This invention relates to a method of disposing solid sodium chloride, more particularly it relates to a method of disposing solid sodium chloride while selectively solution mining potassium chloride from a subterranean ore deposit.
Potassium chloride is solution mined from subterranean deposits containing potassium chloride and sodium chloride by circulating through the deposit water or an aqueous solvent unsaturated with respect to potassium chloride. A solution richer in potassium chloride than the solvent is withdrawn from the deposit as a cavity is developed therein. Potassium chloride values are extracted from the enriched solution in an above ground process.

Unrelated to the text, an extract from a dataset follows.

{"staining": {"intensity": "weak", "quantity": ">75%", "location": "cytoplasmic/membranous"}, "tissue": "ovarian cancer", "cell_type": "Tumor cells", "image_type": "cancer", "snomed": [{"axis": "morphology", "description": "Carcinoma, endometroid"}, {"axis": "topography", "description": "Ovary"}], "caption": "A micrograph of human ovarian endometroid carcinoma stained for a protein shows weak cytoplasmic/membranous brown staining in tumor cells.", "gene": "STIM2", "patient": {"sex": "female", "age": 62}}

By solution mining in this manner with water as a solvent both potassium chloride and sodium chloride are extracted from the deposit non-selectively. However, as the temperature is increased and as the sodium chloride content of the solvent is increased, the more selectively the potassium chloride is mined from the deposit (i.e., the greater the ratio of KCl/NaCl mined). Hence, the composition and temperature of the solvent can be adjusted to efficaciously mine a deposit according to its ratio of potassium chloride to sodium chloride, see for example U.S. Pat. No. 3,058,729 to Dahms, et al.
These deposits typically contain high sodium chloride content i.e., sodium chloride content so high that for each kilogram of potassium chloride values produced by a refinery process such as where a solution of potassium chloride containing ore is concentrated by evaporation and subsequently cooled or where ore is treated by froth flotation, approximately two kilograms of sodium chloride are produced. Hence, on an average the ore contains about twice as much sodium chloride as potassium chloride. Unfortunately, the subterranean ore deposits are not uniform but comprise potassium chloride-rich and potassium chloride-lean strata. Therefore, where attempts are made to selectively mine upwardly through each stratum, difficulties are encountered because extraction of potassium chloride from a potassium chloride-lean stratum will not cause sodium chloride crystals to loosen; consequently, a sodium chloride barrier for further extraction is incumbent. On the other hand, where all strata are non-selectively mined, enormous quantities of sodium chloride must be discarded, either as a solid or in solution.
U.S. Pat. No. 3,366,419 to Pasternak, et al. discloses a method of non-selectively and selectively mining strata alternately lean and rich in potassium chloride by using solvents unsaturated and saturated with respect to sodium chloride, respectively. Also solid sodium chloride is slurried with solvents saturated with respect to sodium chloride during selective mining, thereby avoiding accumulation of produced sodium chloride. This method is undesirable since strata are mined upwardly therethrough whereby it is difficult to ascertain exactly when transitions between a rich and lean strata are encountered. Moreover, many rich strata are so thin that they are not detected or is not worth the emcumbrance of switching to selective mining. Further, by the time produced solution is analyzed for ore composition ratio, difficulties which are to be avoided, e.g., plugging of conduits, can arise before adjustments are made. Hence, shutdowns during the process can be experienced. Additionally, selective mining in this manner is a relatively slow process, even at relatively high temperatures. Hence, this method produces potassium chloride at an undesirably slow continuous rate.
It is therefore a desideratum that sodium chloride be disposed into a cavity in a manner that is less burdensome and conducive to fast production rates.